### Source document
------------------------

4. Understanding the mechanisms that link childhood stress with risk of addiction
Experiences of childhood trauma are disproportionately higher in those with substance use disorders. As a prolonged and early stressor, childhood trauma may affect the reinforcing and rewarding properties of drugs via neurodevelopmental changes. This presentation will focus on multiple international studies that aim to better understand the mechanisms that underlie this link.
Study 1 was a placebo-controlled morphine administration study that assessed the impact of severe childhood trauma on subjective and behavioural measures of opioid reward (University of Exeter). Study 2 is a conceptual replication of Study 1 among people who receive opioid pain medication prior to undergoing surgery (University of Oslo). Study 3 is a secondary data analysis that examines if childhood trauma is linked to altered subjective reward to cannabis in young people who regularly use the drug (University of Queensland).
Study 1 reports greater subjective liking, feeling high, euphoria, and wanting of morphine among people with childhood trauma, paired with reduced reports of aversive effects such as dislike, nausea, and dizziness. Study 2 is ongoing and expected to replicate the Study 1 findings. Study 3 conversely found childhood trauma was linked to more aversive subjective effects of cannabis.

------------------------

### Records from a data source
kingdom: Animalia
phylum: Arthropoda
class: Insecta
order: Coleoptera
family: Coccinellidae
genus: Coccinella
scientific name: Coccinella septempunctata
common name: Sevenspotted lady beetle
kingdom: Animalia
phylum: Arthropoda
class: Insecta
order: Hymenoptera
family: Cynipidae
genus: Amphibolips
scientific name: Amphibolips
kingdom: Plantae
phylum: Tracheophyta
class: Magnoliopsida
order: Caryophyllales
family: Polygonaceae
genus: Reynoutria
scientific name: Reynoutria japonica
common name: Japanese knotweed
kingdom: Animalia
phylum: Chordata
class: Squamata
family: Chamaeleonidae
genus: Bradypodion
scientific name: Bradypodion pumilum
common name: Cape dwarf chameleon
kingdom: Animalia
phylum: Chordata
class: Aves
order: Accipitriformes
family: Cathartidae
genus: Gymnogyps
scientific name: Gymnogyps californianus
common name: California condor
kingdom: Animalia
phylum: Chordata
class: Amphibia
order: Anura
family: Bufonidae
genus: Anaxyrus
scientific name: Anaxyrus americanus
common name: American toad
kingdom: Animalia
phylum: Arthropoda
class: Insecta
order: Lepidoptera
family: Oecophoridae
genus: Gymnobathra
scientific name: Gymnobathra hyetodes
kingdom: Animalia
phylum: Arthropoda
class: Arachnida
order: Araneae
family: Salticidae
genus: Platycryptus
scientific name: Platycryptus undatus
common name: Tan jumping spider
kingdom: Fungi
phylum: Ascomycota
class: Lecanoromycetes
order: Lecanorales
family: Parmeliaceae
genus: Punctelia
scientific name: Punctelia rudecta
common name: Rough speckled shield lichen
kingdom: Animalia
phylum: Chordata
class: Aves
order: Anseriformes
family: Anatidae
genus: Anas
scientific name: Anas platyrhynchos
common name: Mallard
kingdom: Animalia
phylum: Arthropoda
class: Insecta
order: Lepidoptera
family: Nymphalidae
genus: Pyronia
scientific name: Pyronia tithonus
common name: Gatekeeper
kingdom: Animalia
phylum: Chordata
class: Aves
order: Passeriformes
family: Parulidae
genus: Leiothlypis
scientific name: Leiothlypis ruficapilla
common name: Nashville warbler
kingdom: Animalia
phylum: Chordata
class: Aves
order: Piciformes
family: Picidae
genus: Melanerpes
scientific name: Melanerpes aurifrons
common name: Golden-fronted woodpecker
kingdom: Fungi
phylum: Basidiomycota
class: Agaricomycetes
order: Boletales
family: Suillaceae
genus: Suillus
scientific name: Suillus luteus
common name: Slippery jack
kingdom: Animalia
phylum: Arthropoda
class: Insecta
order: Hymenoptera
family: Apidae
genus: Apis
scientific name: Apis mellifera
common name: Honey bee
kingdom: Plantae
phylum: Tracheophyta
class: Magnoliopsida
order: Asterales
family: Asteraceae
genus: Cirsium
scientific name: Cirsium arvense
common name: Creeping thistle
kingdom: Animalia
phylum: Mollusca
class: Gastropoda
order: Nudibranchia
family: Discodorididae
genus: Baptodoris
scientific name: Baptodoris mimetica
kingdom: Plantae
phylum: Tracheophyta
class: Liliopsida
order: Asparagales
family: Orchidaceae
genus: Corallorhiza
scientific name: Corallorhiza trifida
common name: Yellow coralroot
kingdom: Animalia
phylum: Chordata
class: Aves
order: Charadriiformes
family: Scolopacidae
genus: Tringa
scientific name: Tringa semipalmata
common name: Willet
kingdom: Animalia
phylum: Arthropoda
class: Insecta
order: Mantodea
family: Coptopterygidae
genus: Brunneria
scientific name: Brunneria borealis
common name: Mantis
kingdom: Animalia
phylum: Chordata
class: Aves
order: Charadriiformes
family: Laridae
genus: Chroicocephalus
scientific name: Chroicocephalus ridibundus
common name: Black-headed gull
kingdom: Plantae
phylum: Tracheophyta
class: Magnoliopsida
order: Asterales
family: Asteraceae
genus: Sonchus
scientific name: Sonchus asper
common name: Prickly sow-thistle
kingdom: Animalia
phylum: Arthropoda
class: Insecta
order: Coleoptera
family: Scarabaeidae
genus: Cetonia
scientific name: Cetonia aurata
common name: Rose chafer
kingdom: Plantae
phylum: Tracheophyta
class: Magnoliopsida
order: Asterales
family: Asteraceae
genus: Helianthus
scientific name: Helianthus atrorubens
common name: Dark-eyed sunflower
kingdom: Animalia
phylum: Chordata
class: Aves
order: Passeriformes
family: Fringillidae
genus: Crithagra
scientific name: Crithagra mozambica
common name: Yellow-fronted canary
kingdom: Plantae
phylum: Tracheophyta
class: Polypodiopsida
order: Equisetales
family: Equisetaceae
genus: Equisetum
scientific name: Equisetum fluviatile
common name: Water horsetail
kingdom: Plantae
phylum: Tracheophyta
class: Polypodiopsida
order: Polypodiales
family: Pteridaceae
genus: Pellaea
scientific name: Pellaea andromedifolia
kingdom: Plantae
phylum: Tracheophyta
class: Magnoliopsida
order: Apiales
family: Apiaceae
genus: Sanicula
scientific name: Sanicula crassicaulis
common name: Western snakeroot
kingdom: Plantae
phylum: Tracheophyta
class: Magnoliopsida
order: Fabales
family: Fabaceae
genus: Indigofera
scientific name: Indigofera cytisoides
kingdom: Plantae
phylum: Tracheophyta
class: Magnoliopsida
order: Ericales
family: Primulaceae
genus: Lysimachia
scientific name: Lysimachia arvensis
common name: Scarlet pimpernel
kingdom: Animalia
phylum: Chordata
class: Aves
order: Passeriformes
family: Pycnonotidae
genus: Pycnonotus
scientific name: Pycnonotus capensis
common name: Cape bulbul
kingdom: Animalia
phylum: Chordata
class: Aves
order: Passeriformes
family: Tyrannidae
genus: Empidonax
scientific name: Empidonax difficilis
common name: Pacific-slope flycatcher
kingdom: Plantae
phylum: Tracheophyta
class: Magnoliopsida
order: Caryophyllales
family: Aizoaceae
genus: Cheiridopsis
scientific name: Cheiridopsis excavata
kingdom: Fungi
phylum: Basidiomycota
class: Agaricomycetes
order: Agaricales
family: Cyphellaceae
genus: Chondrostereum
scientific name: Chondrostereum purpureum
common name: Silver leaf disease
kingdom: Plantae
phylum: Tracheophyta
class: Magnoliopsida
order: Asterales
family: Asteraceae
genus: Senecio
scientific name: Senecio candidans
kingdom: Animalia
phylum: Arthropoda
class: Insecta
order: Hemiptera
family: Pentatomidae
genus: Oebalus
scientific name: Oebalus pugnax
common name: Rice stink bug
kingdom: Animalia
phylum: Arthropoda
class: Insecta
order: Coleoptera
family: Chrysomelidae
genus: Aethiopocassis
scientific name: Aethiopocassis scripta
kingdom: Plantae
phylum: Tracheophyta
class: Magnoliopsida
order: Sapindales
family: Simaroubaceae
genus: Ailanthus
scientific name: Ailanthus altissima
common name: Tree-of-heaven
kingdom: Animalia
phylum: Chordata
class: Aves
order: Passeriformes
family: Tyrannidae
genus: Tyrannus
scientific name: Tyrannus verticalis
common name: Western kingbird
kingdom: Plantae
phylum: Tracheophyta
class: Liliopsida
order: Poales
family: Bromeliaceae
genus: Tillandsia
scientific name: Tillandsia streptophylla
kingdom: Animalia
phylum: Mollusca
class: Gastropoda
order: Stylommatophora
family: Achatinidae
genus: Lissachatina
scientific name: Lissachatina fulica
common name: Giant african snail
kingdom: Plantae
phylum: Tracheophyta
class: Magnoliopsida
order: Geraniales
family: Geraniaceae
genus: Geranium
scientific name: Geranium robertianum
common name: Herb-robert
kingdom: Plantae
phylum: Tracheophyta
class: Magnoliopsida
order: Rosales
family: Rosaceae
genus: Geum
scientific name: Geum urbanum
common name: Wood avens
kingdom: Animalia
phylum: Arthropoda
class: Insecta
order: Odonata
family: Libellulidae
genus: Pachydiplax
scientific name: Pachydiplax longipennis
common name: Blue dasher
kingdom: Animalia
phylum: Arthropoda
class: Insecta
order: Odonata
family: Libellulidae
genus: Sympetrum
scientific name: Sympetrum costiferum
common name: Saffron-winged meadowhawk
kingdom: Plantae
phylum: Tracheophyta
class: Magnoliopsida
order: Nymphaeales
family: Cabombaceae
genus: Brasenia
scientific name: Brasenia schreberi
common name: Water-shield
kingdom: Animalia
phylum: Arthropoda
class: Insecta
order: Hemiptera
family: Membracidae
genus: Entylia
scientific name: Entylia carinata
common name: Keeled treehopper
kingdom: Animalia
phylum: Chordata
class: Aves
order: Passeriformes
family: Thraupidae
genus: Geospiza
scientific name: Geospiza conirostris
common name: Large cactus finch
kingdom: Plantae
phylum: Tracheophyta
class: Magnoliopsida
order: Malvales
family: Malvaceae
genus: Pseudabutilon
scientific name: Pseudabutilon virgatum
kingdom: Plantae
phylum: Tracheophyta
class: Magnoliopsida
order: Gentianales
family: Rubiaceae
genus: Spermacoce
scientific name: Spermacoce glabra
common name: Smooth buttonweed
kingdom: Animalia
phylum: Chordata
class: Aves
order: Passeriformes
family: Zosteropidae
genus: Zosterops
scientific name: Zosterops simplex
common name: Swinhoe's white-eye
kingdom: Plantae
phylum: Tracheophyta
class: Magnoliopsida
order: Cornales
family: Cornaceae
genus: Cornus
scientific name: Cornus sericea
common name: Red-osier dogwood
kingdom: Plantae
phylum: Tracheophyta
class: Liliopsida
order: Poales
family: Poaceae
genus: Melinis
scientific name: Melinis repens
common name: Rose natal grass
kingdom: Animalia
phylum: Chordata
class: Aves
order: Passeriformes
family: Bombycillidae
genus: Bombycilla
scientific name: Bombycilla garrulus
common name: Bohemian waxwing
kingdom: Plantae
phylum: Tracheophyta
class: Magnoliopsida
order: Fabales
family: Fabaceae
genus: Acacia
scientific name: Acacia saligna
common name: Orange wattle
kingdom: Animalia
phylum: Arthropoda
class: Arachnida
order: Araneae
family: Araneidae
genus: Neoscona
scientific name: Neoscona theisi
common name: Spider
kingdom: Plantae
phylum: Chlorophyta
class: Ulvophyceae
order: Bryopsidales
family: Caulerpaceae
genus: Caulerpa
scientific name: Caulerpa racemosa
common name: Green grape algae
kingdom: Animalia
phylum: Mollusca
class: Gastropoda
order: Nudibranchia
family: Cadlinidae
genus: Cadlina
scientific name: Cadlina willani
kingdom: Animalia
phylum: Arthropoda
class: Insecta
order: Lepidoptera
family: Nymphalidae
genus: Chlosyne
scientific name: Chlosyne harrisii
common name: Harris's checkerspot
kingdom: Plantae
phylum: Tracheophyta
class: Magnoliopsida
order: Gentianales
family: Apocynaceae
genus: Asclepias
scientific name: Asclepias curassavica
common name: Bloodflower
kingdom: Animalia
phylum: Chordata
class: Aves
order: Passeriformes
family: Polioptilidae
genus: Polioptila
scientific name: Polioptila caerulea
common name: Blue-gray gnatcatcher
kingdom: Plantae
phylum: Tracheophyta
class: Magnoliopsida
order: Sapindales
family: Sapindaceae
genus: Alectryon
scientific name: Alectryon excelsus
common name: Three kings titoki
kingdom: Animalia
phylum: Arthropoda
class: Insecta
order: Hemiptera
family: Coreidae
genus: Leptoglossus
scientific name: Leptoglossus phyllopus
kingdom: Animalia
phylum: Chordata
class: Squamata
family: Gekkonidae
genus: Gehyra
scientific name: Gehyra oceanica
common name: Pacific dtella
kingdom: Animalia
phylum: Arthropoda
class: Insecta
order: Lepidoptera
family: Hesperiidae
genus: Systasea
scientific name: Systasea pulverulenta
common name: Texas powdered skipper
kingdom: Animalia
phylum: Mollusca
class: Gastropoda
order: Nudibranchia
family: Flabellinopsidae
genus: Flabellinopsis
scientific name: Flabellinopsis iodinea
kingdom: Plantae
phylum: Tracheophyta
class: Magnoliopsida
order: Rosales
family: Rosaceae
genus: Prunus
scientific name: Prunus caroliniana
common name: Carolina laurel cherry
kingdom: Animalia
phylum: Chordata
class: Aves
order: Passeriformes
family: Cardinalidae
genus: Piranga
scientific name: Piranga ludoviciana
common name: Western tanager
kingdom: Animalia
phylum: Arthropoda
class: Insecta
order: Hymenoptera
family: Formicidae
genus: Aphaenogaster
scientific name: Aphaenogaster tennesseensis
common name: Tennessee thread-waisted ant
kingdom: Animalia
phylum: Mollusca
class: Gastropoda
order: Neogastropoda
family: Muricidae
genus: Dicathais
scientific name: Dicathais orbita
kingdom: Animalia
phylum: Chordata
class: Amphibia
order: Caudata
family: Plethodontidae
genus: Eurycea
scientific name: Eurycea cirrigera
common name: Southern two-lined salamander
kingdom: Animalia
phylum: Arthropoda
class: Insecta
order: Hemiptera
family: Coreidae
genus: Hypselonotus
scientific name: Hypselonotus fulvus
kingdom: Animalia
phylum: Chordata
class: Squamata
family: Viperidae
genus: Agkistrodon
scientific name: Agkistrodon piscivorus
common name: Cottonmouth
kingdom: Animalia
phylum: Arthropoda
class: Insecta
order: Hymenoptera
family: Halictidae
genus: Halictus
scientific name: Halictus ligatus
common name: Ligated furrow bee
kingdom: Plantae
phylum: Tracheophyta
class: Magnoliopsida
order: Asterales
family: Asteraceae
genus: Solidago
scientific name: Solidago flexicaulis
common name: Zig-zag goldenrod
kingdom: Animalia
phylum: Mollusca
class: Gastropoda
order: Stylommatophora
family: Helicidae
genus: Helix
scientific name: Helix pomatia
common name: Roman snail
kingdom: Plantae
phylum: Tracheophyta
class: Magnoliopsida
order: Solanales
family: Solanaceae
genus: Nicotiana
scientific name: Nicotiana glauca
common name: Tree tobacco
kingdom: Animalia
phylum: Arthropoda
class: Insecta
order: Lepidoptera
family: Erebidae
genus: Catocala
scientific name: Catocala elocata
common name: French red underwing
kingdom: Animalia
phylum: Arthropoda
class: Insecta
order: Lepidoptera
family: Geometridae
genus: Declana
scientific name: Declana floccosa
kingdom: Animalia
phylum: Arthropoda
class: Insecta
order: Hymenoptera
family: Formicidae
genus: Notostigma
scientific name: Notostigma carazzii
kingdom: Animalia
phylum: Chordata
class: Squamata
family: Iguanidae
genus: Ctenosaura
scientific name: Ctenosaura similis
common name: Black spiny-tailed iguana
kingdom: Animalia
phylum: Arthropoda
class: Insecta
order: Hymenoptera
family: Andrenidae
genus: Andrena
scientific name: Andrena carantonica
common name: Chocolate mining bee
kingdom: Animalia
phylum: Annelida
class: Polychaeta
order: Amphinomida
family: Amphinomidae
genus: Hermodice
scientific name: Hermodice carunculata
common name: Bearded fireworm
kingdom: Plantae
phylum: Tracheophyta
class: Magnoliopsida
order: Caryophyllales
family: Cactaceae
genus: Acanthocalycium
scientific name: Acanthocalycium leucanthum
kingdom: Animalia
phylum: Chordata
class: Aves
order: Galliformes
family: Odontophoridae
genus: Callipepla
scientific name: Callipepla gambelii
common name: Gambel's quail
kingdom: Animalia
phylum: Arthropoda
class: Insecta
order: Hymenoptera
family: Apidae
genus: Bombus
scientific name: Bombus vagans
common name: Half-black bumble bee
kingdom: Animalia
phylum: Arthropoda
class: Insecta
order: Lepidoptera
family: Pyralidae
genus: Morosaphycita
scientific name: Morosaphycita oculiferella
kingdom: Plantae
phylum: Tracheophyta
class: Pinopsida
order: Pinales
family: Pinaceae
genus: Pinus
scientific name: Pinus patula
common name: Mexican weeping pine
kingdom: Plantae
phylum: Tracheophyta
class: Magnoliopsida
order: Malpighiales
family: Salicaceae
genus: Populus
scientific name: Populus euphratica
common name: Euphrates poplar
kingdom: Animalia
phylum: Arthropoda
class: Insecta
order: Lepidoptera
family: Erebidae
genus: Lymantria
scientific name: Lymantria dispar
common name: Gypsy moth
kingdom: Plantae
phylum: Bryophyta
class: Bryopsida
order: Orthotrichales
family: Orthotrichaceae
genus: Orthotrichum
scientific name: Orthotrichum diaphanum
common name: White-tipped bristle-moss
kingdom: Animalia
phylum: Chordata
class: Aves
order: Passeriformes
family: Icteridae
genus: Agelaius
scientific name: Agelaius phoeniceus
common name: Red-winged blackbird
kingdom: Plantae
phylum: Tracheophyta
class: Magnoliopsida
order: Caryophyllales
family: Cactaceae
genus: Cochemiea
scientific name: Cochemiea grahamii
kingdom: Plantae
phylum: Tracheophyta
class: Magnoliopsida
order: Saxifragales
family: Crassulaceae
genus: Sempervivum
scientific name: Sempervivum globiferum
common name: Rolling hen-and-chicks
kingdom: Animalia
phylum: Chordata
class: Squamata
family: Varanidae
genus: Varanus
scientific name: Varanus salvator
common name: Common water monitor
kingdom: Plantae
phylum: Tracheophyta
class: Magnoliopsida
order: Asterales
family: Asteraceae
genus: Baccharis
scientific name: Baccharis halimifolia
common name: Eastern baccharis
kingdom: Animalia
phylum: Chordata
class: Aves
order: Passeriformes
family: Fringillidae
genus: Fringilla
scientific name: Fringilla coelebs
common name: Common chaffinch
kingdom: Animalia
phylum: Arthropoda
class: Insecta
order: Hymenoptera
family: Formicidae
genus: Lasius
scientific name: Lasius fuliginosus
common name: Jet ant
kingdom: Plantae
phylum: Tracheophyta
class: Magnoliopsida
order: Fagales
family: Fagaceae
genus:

------------------------

### Assigned task
Print the passage of the text on childhood trauma and addiction risk starting with "Study 1 was" and going on through "(University of Queensland).".

### Result of this task
Study 1 was a placebo-controlled morphine administration study that assessed the impact of severe childhood trauma on subjective and behavioural measures of opioid reward (University of Exeter). Study 2 is a conceptual replication of Study 1 among people who receive opioid pain medication prior to undergoing surgery (University of Oslo). Study 3 is a secondary data analysis that examines if childhood trauma is linked to altered subjective reward to cannabis in young people who regularly use the drug (University of Queensland).